REQUIRED ACTION A. In the article about the college production of "The Women of Lockerbie," where does the play take place?

EXTRACT TO READ.
###

As he read through Deborah Brevoort's play -- which is loosely based on historical accounts of the victims' family members and local towns people who return to the crash site in search of personal items belonging to victims -- the Walla Walla Community College theater arts director realized that the play was graver than any previous productions he had seen produced on campus.
"This is a little hefty, and also the fact that she (Brevoort) has written in Greek tragic form it is not in the realm of what I am used to," Loomer said, adding that it would be a stretch for his drama students, who for the most part have been doing mostly "light-hearted" productions.
But even though "The Women of Lockerbie" is centered around a tragic occurrence, the play also has many uplifting qualities that take it beyond the scope of a tragedy, and possibly into the realm of a must-see production.
"I was moved by the story; it deals with issues of how do we work through grief and how do we work through issues of unforgiveness or hatred ... I personally believe this a real important piece. I fully believe that if people come with their hearts open to fully receive this thing, that they will leave with a gift," Loomer said.
The play centers around an American mother of a victim who has returned to the crash site, along with several Lockerbie women who have made it their goal to "convert an act of hatred into an act of love" by washing the clothes of the dead and returning those articles to the victims' families.
It is a serious play, one derived from a true tragedy. But for those who shy away from serious themes, Loomer also points out that "The Women of Lockerbie" is not truly a Greek tragedy and there is plenty of humor.
"You really, really need it," Loomer said, and added that along with some comic relief are strong undercurrents of hope.
"As a director, I have not let it end as hopeful as Deborah Brevoort said it should. I like the idea that it is hopeful, but there is still work to be done," Loomer said, noting he reworked only the lights and the script.
The setting is also a serene one, taking place in a rocky cove by a stream, which posed different challenges.
"It calls for running water on a stage, and I wanted to attempt that in the scene, but we have had two leaks so far," Loomer said.
There are some elements of Greek tragedy that are incorporated in Brevoort's work. The play is in poetic form. A Greek chorus is used. And as with traditional Greek tragedies, the actual tragic event is never played out on stage, but only described from witnesses.
"Terrorism is the tragedy of the day; it is kind of the thing we are dealing with right now ... But the end is very poignant, and it is not a tragedy in the truest sense of the word. It ends hopeful," he said.

###

PROVIDED ENTRIES.
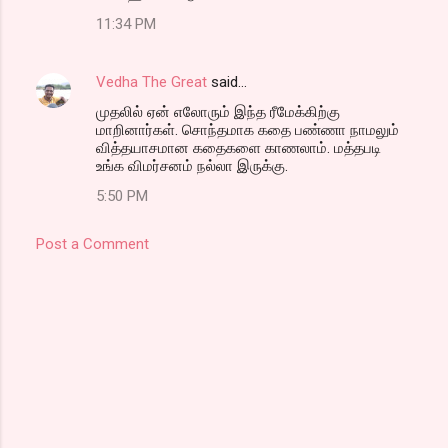
11:34 PM
Vedha The Great
said…
முதலில் ஏன் எலோரும் இந்த ரீமேக்கிற்கு
மாறினார்கள். சொந்தமாக கதை பண்ணா நாமலும்
வித்தயாசமான கதைகளை காணலாம். மத்தபடி
உங்க விமர்சனம் நல்லா இருக்கு.
5:50 PM
Post a Comment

###

REQUIRED ACTION B. Echo the records that follow the article line for line, leaving the pictures out of your answer.

TASK RESPONSE A. In a rocky cove by a stream.

TASK RESPONSE B.
11:34 PM
Vedha The Great
said…
முதலில் ஏன் எலோரும் இந்த ரீமேக்கிற்கு
மாறினார்கள். சொந்தமாக கதை பண்ணா நாமலும்
வித்தயாசமான கதைகளை காணலாம். மத்தபடி
உங்க விமர்சனம் நல்லா இருக்கு.
5:50 PM
Post a Comment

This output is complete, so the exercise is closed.